Oil Analysis

dave williams
hotrod list  08-19-92
- I just came across an ad for oil analysis.  Supposedly, you send a
  sample of your crankcase drainings to this place, and they tell you all
  sorts of Mysterious Secret Things about the inner workings of your engine.
- Thinking about it for a minute, it looks like they could spot
  combustion products, metallic debris, water, and worn or overheated oil.
- Combustion products are from blowby.  A manometer will tell you how
  much blowby you have.
- Water would indicate a head or manifold gasket leak, cracked block or
  head, or other trouble.  Or it could simply be condensation, which
  happens a lot to race cars that sit for a week at a time.  Enough water
  to make any difference would be obvious, or so I assume.
- Oil lubricates by attaching long chemical chains to the metal parts.
  Other long chemical chains slide around on them.  New oil has long
  chains.  As the oil gets old, these chains break down from heat or
  simple mechanical tearing.  The lifters, valve stems, and timing chain
  can do this.  If you knew how long the oil had been in the engine, you
  could possibly tell if you had a borderline lubrication problem.  Most
  race engines do - those mentioned above, only worse.
- Oil can be overheated; either through overwork (see above), or by
  excessive heat from the pistons or exhaust valves.  Burned oil is like
  worn oil, only much worse.
- Engines generate metallic debris all the time.  Pieces of cylinder
  wall, ring, cam, lifter, rockers, you name it.  New engines make a lot;
  broken in engines much less.  On an all-out race engine, the sudden
  appearance of *new* debris - tin, iridium, or silver - might indicate
  your bearings were going away.
- Unfortunately, as I see it, most motors would either fail or be rebuilt
  before an oil analysis would mean much.  Unless I've missed something?

[email protected] (Dave Williams)
Ford  08 Nov 1996
- -> How do you -know- it's good for another 3K miles?
- Oil analysis will tell you.  However, oil analysis costs $15-$25, and it 
  costs me .89x5+1.75= $6.20 to just change the oil.  With big trucks or 
  industrial equipment that might use 20 or more quarts of oil and a $20 
  filter (or two), or a fleet situation where you can get a special deal on 
  analysis, yes, it becomes practical.  For an average owner, it's just a 
  curiosity.  For a racer, it's worthless. 
- -> >  I even hear that manufacturers are already looking into a sealed
  -> crankcase >to be filled with an oil that will last 100,000 miles.

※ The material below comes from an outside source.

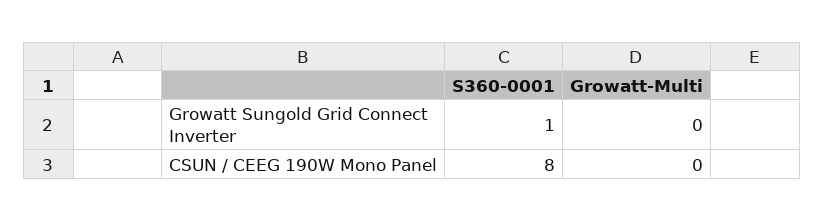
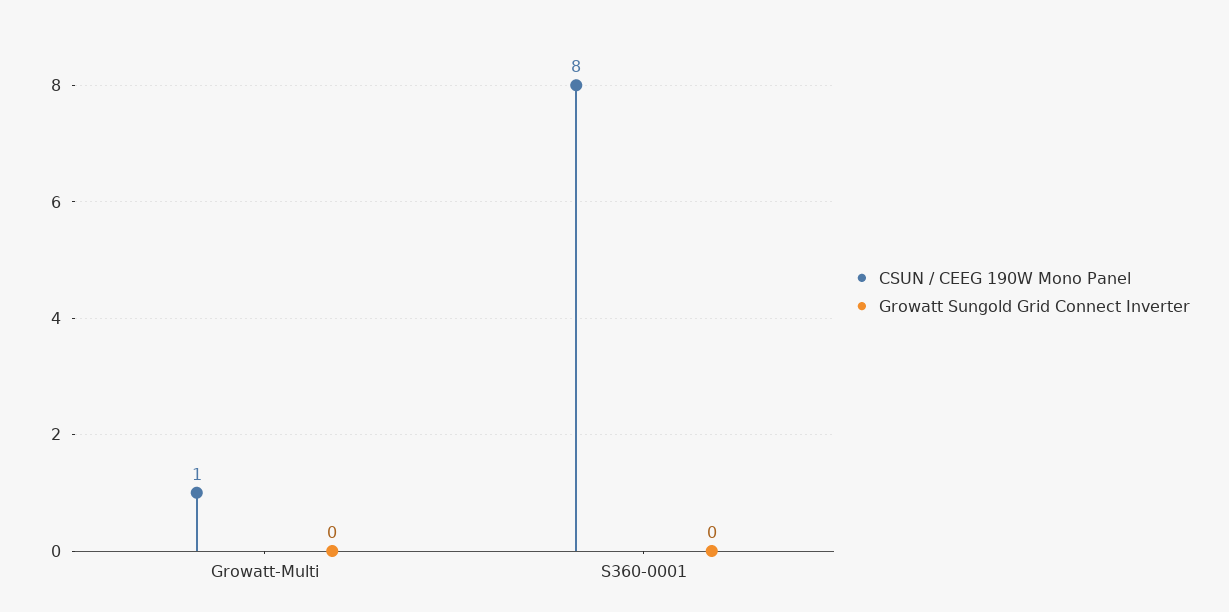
Growatt Sungold Grid Connect Inverter, S360-0001: 1 -> 0
CSUN / CEEG 190W Mono Panel, Growatt-Multi: 0 -> 1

- > Fine.  I've got a drill and a tap&die set to take care of that.  How
  > do they intend do get rid of all the crap from the break-in period?
- GM is already doing this with their new front-driver transmissions, used in 
  the "look at me, I'm a moron with the headlights wired on" cars. They claim 
  there are more problems from people getting dirt in the oil through the 
  dipstick tube than there are just sealing the thing up. Since 99% of people 
  couldn't identify a transmission dipstick to save their life I find their 
  reasoning doubtful. 
- This all presupposes they've managed to create an FWD transaxle that leaks 
  NO fluids from any of its myriad seals, gaskets, and O-rings.   I predict windfall profits for 
  the sleazy transmission repair places in a few years. 
- Hell, I don't even *own* a four wheeled vehicle with less than 100,000 miles 
  on it.  The lowest mileage in the CarFleet is somewhere around 160K.  I 
  don't find a 100K lifespan all that impressive.